§ **To do**: Copy out the full passage on fatty acid analysis by capillary gas chromatography, word for word and unchanged.

§ **Text for analysis**:

FA Analysis by Capillary Gas Chromatography by Method 1

Total lipids in fish feed were determined by the ISO standard method [20]. Lipids were extracted from the fish feed with petroleum ether (boiling point ranged from 40 to 60 °C) after acid hydrolysis of the sample with hydrochloric acid. Total lipids in fish for determination of FA were first extracted with a mixture of n-hexane and iso-propanol (60,40, v/v) by accelerated solvent extraction at 100 °C, under nitrogen at 10.3 MPa (ASE 200, Dionex, Sunnyvale, CA, USA). The extracts were collected, and the solvent was removed under a stream of nitrogen (Dionex Solvent evaporator 500, Sunnyvale, CA, USA), at 50 °C, until dryness. Fatty acid methyl esters (FAMEs) were prepared by dissolving lipid extract with tert-butyl methyl ether. Transesterification was performed by using 0.25 M trimethylsulfonium hydroxide (TMSH) in methanol [47]. FAMEs were determined by capillary gas chromatography on GC Shimadzu 2010 (Kyoto, Japan) equipped with a flame ionization detector and capillary HP-88 column (100 m × 0.25 mm × 0.20 μm, J&W Scientific, USA). The column temperature was programed as follows: initial temperature of 125 °C, rate of 10 °C/min to 175 °C, hold for 10 min, and rate of 5 °C/min to 210 °C, hold for 5 min, and rate of 2 °C/min to a final temperature of 230 °C. Total analysis time was 50.5 min. The injector and detector temperatures were 250 °C and 280 °C, respectively. The carrier gas was nitrogen at a flow rate of 1.33 mL/min. Injected volume was 1 μL, and injector split ratio was 1:50. Nitrogen was used as the make-up gas at a flow rate of 30 mL/min; detector gases were hydrogen and synthetic air at a rate of 40 mL/min and 400 mL/min, respectively.

§ **Entries shown**:

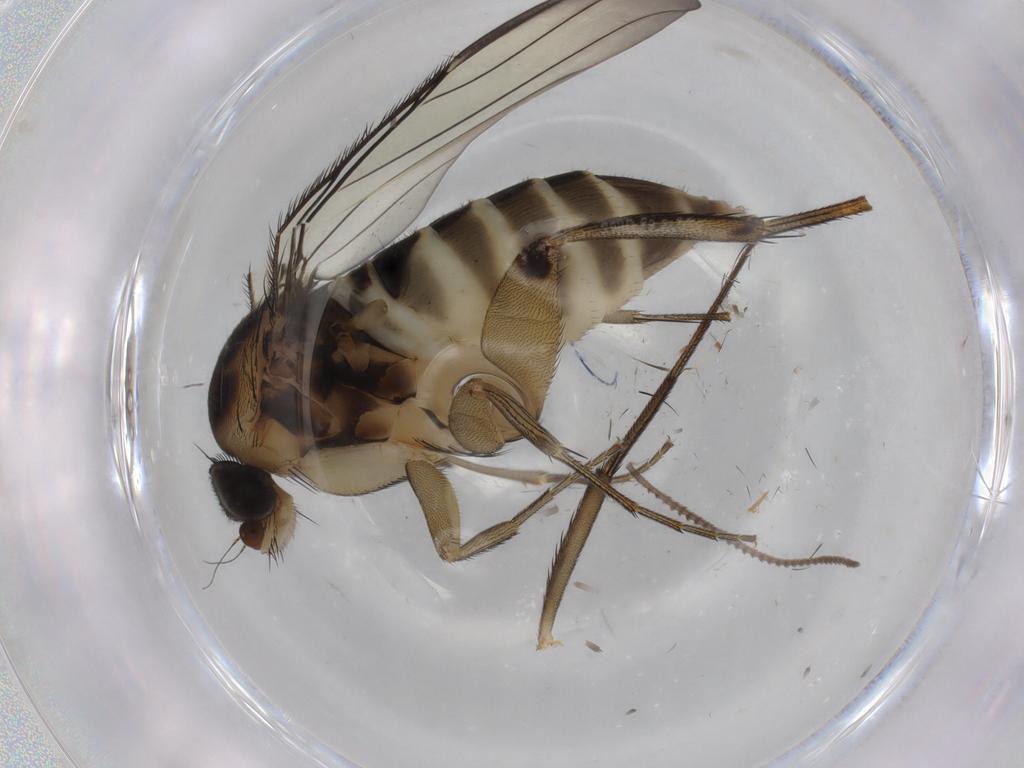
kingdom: Animalia
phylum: Arthropoda
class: Insecta
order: Diptera
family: Phoridae
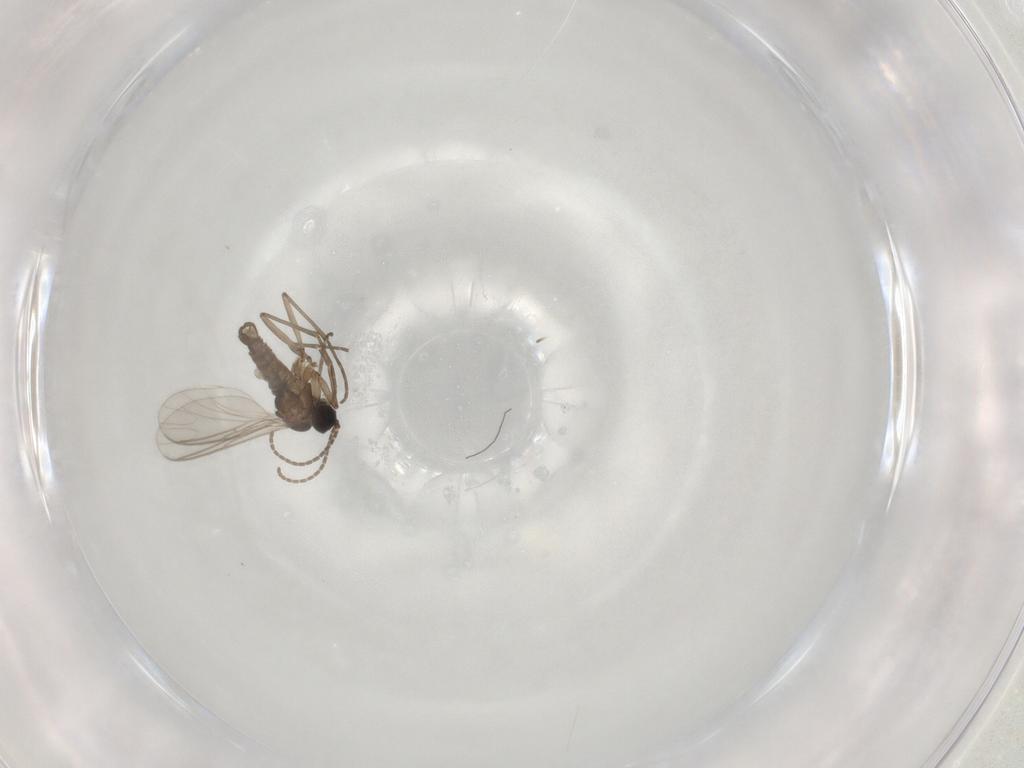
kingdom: Animalia
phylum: Arthropoda
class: Insecta
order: Diptera
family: Sciaridae
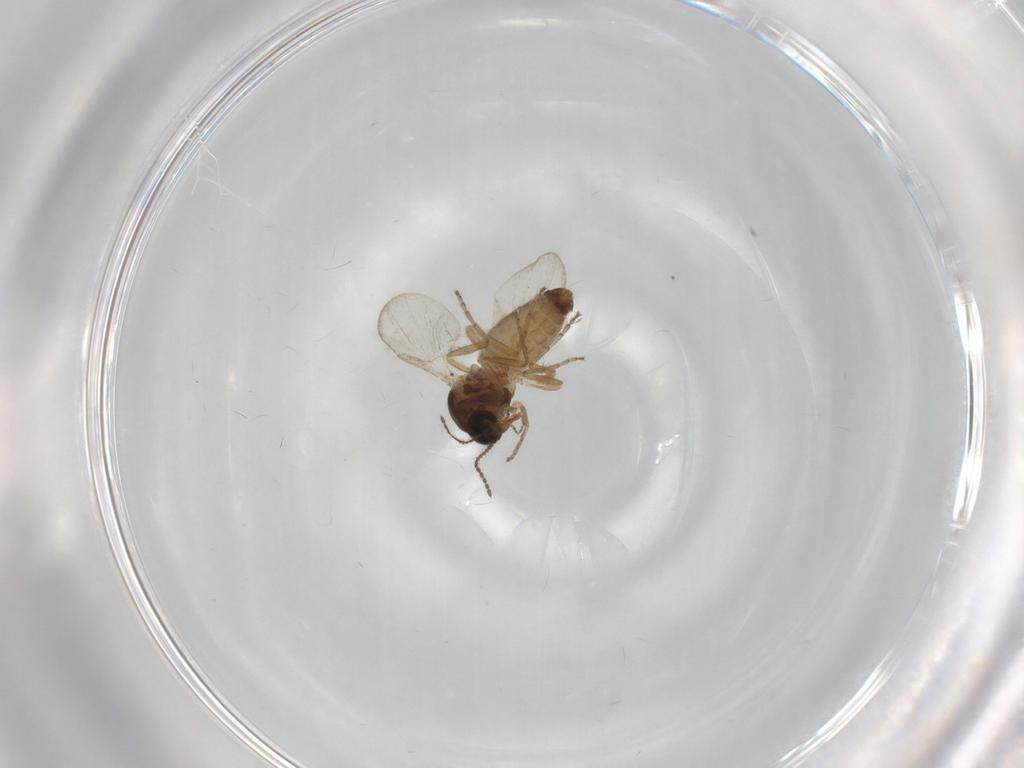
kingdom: Animalia
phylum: Arthropoda
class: Insecta
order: Diptera
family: Ceratopogonidae
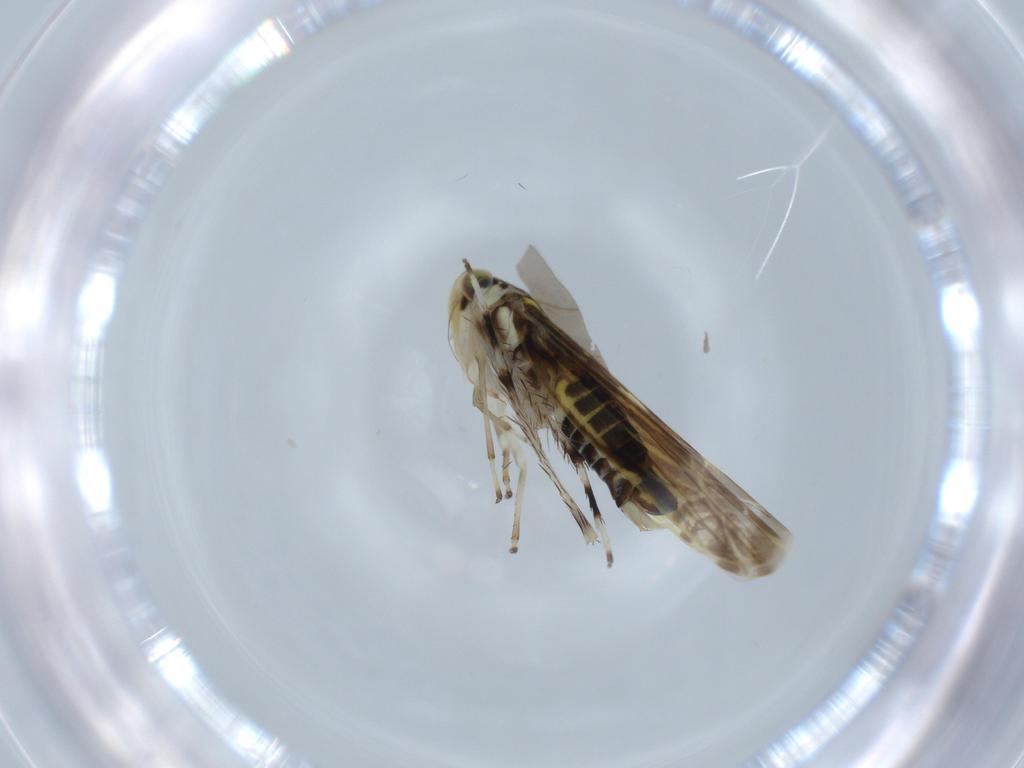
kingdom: Animalia
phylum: Arthropoda
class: Insecta
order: Hemiptera
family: Cicadellidae
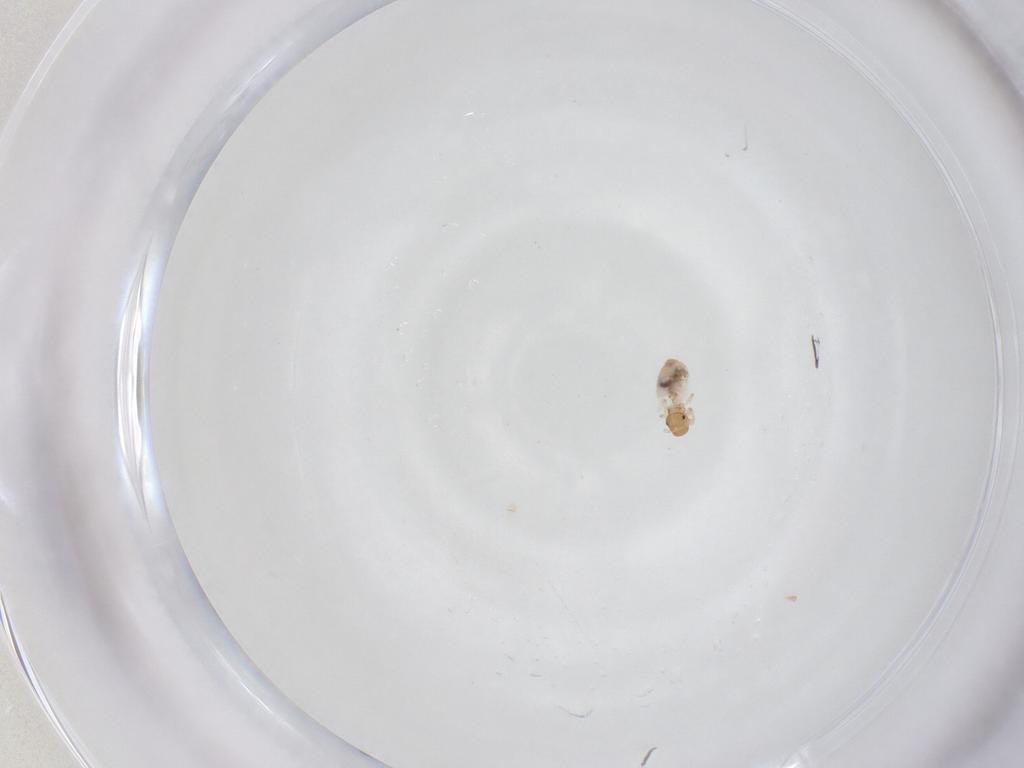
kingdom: Animalia
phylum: Arthropoda
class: Insecta
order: Psocodea
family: Philotarsidae
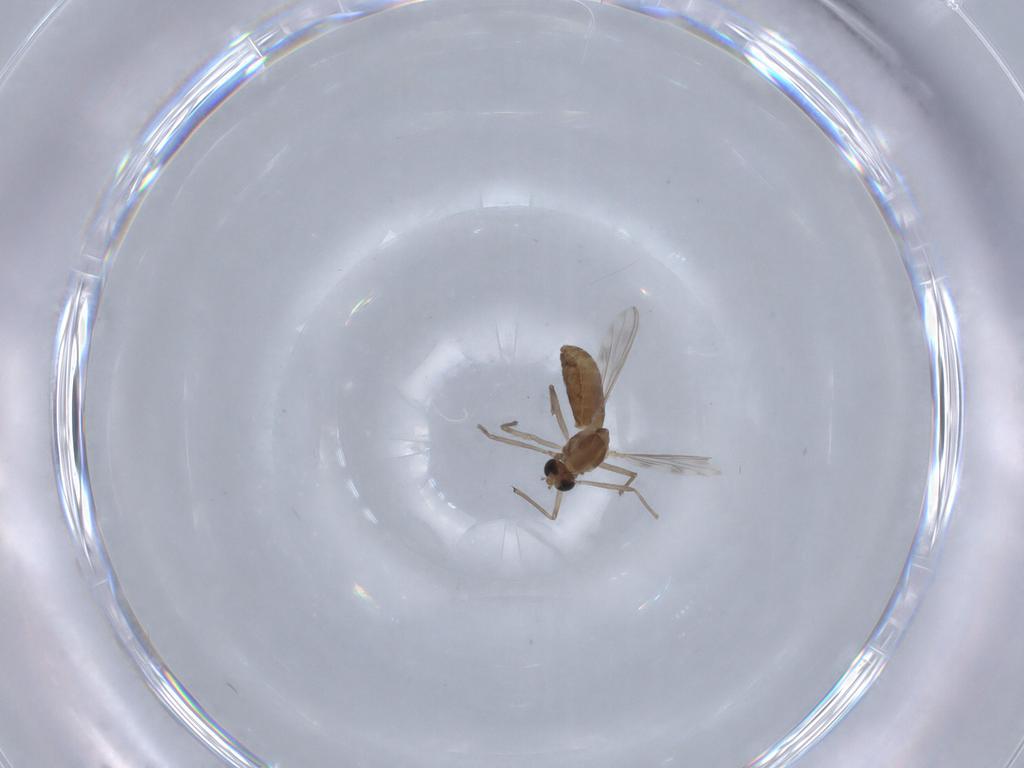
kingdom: Animalia
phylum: Arthropoda
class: Insecta
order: Diptera
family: Chironomidae
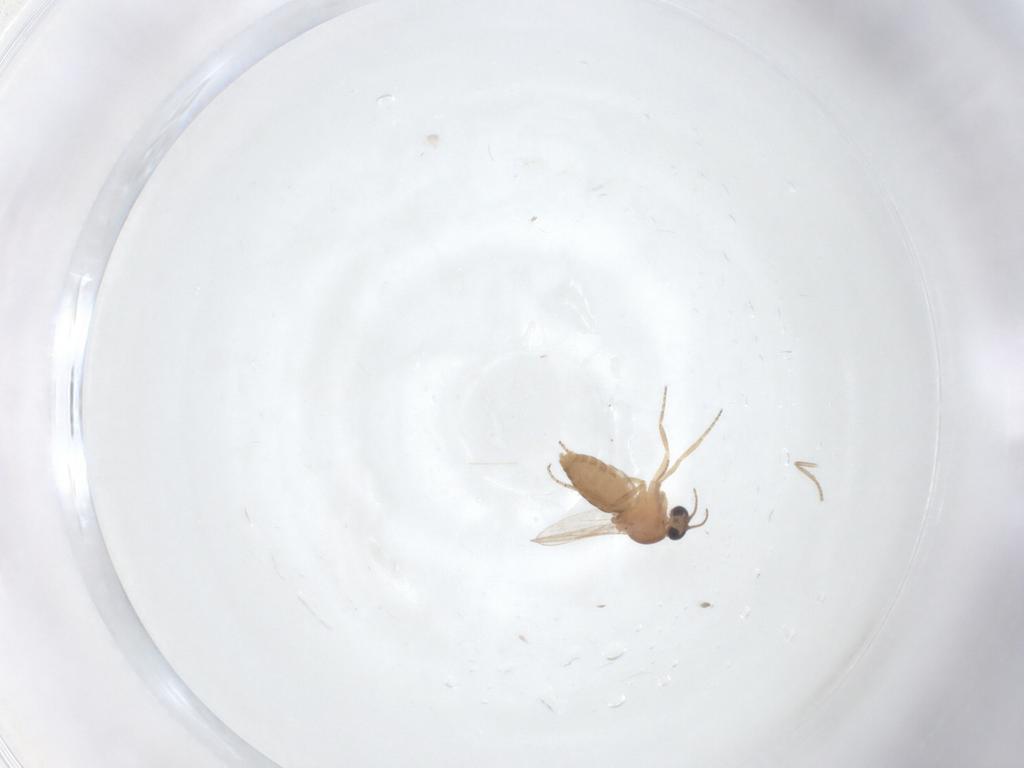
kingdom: Animalia
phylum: Arthropoda
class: Insecta
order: Diptera
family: Ceratopogonidae
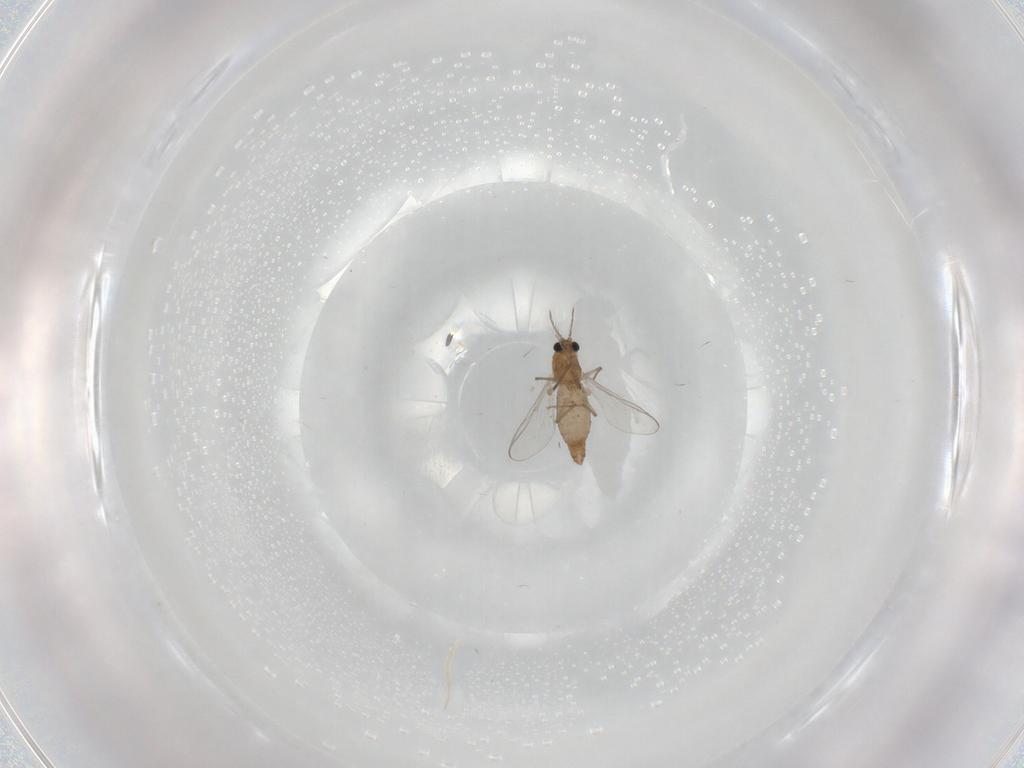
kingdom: Animalia
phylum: Arthropoda
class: Insecta
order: Diptera
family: Chironomidae
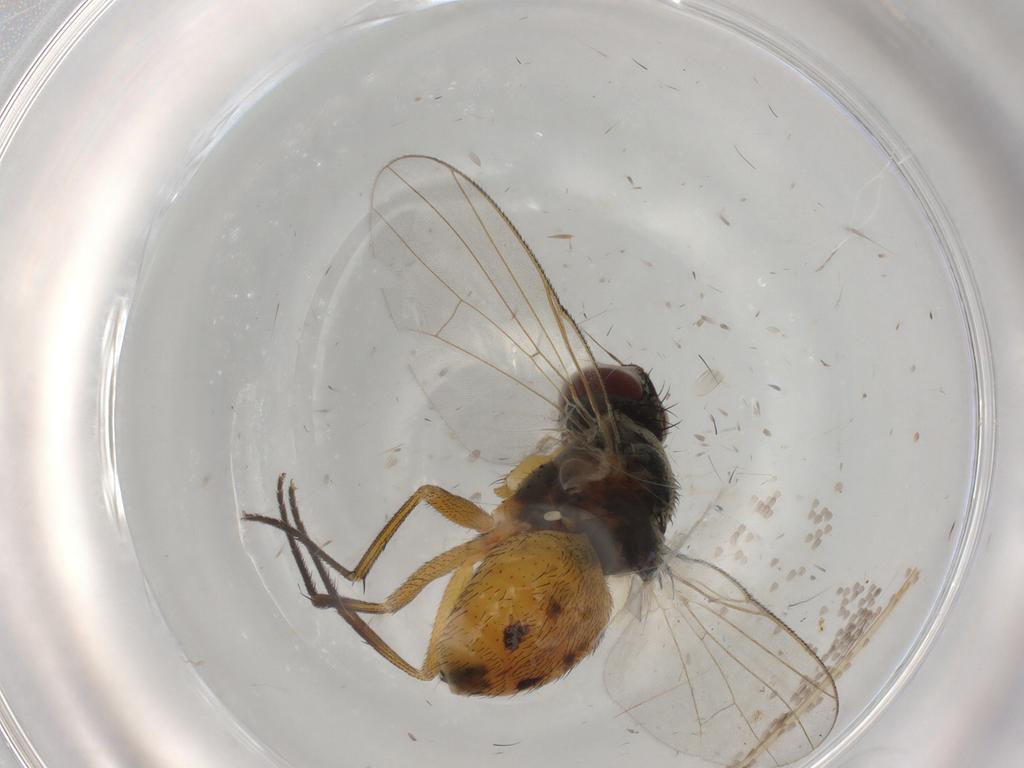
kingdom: Animalia
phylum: Arthropoda
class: Insecta
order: Diptera
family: Muscidae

§ **Result of this exercise**:
FA Analysis by Capillary Gas Chromatography by Method 1

Total lipids in fish feed were determined by the ISO standard method [20]. Lipids were extracted from the fish feed with petroleum ether (boiling point ranged from 40 to 60 °C) after acid hydrolysis of the sample with hydrochloric acid. Total lipids in fish for determination of FA were first extracted with a mixture of n-hexane and iso-propanol (60,40, v/v) by accelerated solvent extraction at 100 °C, under nitrogen at 10.3 MPa (ASE 200, Dionex, Sunnyvale, CA, USA). The extracts were collected, and the solvent was removed under a stream of nitrogen (Dionex Solvent evaporator 500, Sunnyvale, CA, USA), at 50 °C, until dryness. Fatty acid methyl esters (FAMEs) were prepared by dissolving lipid extract with tert-butyl methyl ether. Transesterification was performed by using 0.25 M trimethylsulfonium hydroxide (TMSH) in methanol [47]. FAMEs were determined by capillary gas chromatography on GC Shimadzu 2010 (Kyoto, Japan) equipped with a flame ionization detector and capillary HP-88 column (100 m × 0.25 mm × 0.20 μm, J&W Scientific, USA). The column temperature was programed as follows: initial temperature of 125 °C, rate of 10 °C/min to 175 °C, hold for 10 min, and rate of 5 °C/min to 210 °C, hold for 5 min, and rate of 2 °C/min to a final temperature of 230 °C. Total analysis time was 50.5 min. The injector and detector temperatures were 250 °C and 280 °C, respectively. The carrier gas was nitrogen at a flow rate of 1.33 mL/min. Injected volume was 1 μL, and injector split ratio was 1:50. Nitrogen was used as the make-up gas at a flow rate of 30 mL/min; detector gases were hydrogen and synthetic air at a rate of 40 mL/min and 400 mL/min, respectively.